Comments?
Doug
MapReduce in Nutch
Doug Cutting
10 March, 2005
DRAFT
An outline of how MapReduce might be used to implement Nutch.
Note: link analysis is not yet discussed.
DATA STRUCTURES
All datastructures are NDFS directories containing <key,value> files.
1. Segment
A segment is a set of URLs and associated information, stored
together in a directory. Each sub-directory (except the index)
contains a flat file of records keyed by url. Subdiretories
include:
fetchIn: <url, <lastContentHash, lastFetchDate> >
fetchOut: <url, <status, fetchDate, contentHash> >
content: <url, <contentType, bytes, metaData> >
text: <url, <field, text>* > >
outlinks: <url, <anchor, url>* > >
inlinks: <url, <anchor>* > >
2. PageDB
The PageDB is used to crawl. Initially it is empty. Each round of
fetching updates the list of known urls and their status. The
database is a directory of flat files.
pages: <url, <status, contentHash, lastFetchDate, numFailures> >
3. LinkDB
The LinkDB is used to compute anchor text and link analysis
scores. It contains an annotated link graph.
linksByDest: <<destSegment destUrl>, <srcUrl, anchor>* >
Example:
A system while crawling might have the following files:
segment/0/fetchIn/part-0
/fetchOut/part-0
/part-1
/part-2
/content/part-0
/part-1
/part-2
segment/1/fetchIn/part-0
/part-1
/part-2
/fetchOut/part-0
/part-1
/part-2
/content/part-0
/part-1
/part-2
pageDB/pages/part-0
/part-1
/part-2
PROCESSING STEPS
0. Bootstrap
Create segment/0/fetchIn from a flat file of urls.
1. Fetch
a. MapReduce: segment/N/fetchIn -> segment/N/{0-M}/fetchIn
Split urls by domain, so that fetching can be polite. Map is
identity; partition is hash of url's domain; reduce sorts by hash
of URL, to evenly distribute urls from a domain in the file.
b. MapReduce: segment/N/M/fetchIn -> segment/N/{fetchOut,content}
Map is a multithreaded fetcher; partition by URL; reduce sorts by
URL so that output is back in canonical form.
2. Parse
a. MapReduce: segment/N/content -> segment/N/{text,outlinks}
Parse HTML, PDF, etc., extracting text and links.
3. Update PageDB
a. MapReduce: segment/N/fetchOut -> segment/N/fetch.pages
Create a mini PageDB for the segment's pages. Status is set to
one of FETCH_SUCCESS, FETCH_FAIL_TEMPORARY, FETCH_FAIL_PERMANENT.
b. MapReduce: segment/N/outlinks -> segment/N/outlink.pages
Create a mini PageDB for pages linked from the segment . The
reduce method can combine outlinks to the same URL, substantially
reducing the work for the next step. Output is sorted by the
target urls. Status is set to LINK.

**STORED DATA**
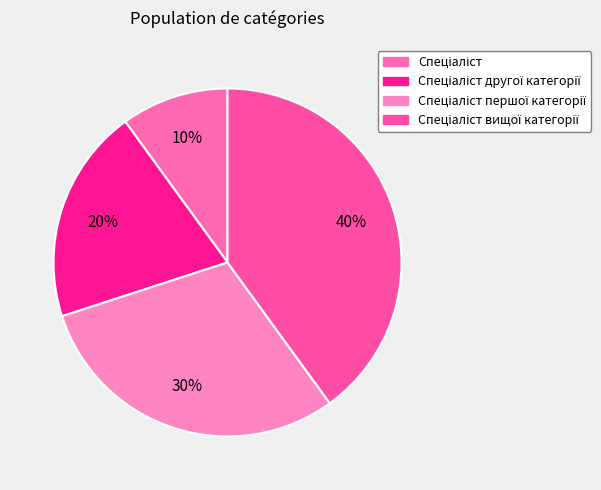

Count the number of slices in the pie.

4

**WORK INSTRUCTION**
Give a two-sentence summary of the draft outline on MapReduce in Nutch.

**TASK ANSWER**
The draft outlines how MapReduce might be used to implement Nutch, with every data structure stored as an NDFS directory of key-value files: segments holding URLs and associated information, a PageDB used to crawl, and a LinkDB containing an annotated link graph. Its processing steps create the first segment from a flat file of URLs, fetch URLs after splitting them by domain so that fetching can be polite, parse the content to extract text and links, and update the PageDB by building mini PageDBs for a segment's fetched pages and for the pages it links to.